There is something special about February sunlight. I notice
it year after year. This year that
glorious presence announced itself with a bang, after two weeks of
uninterrupted gloom.
Hilary and I tried to make the most of it this weekend by exploring some
out-of-the-way parks. We skied on Saturday morning at Lebanon Hills, parking at
the west exit on Pilot Knob Road and skiing west under the highway and off into
the wooded hills. The trails are typical two-track classic trails, somewhat
narrow, and this being our first visit, we walked down three or four steep
hills that disappeared out of sight around a bend. Good call.
On Sunday morning before breakfast I noticed a largish bird at
the edge of the woods with his back turned to us, tail bobbing slightly. By the
time I'd found my binoculars, it had turned in my direction. It was a cooper's
hawk calmly tearing chunks off of flesh off a female cardinal.
Scenes like this remind me how much humanity and cuteness I
tend to project on these beautiful but self-centered creatures.
The temperature was 43 degrees by 9 a.m. when we left the
house to hike some trails at a park we'd never been to before north of Elk
River. Blue sky, white snow, fresh air, shadows in the woods. Very nice.
On our way back to town we took a detour to Crow-Hassan Park, south of St. Michael, where there's always a good chance you'll see a rough-legged hawk sitting in a bare tree on the county road going in. Once again, we did. We hiked out into the fields for a while, relishing the silence and the empty, grass-covered fields. There were horses in the parking lot by the time we got back to the car, and people with exotic, uncontrollable dogs.

**Data section**.
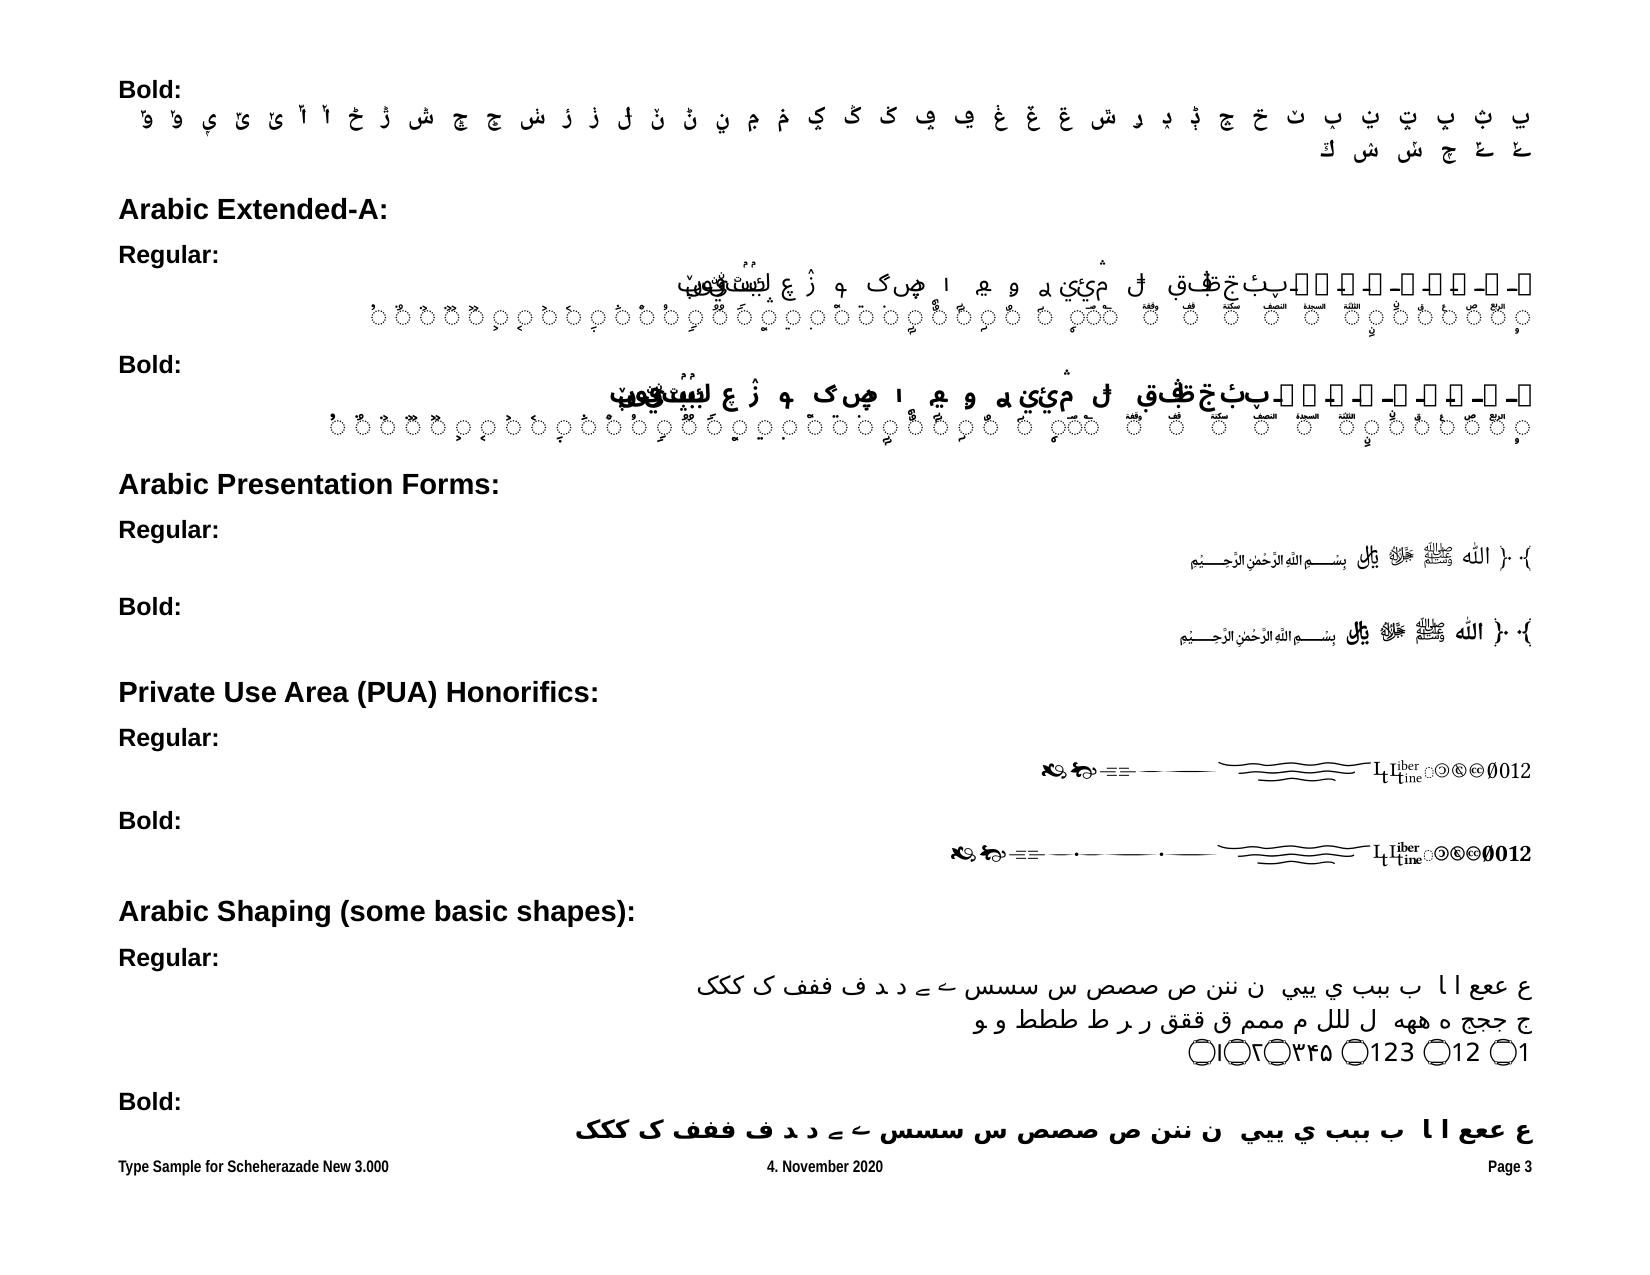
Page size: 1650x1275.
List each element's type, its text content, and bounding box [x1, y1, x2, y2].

**What you need to do**.
1) In the February weekend account, what was the temperature by 9 a.m. when they left the house for the hike north of Elk River?
2) List every kind of bird named in the February weekend account.
Rely only on the February weekend account.

**Answers**.
1) 43 degrees

2) Cooper's hawk, cardinal, rough-legged hawk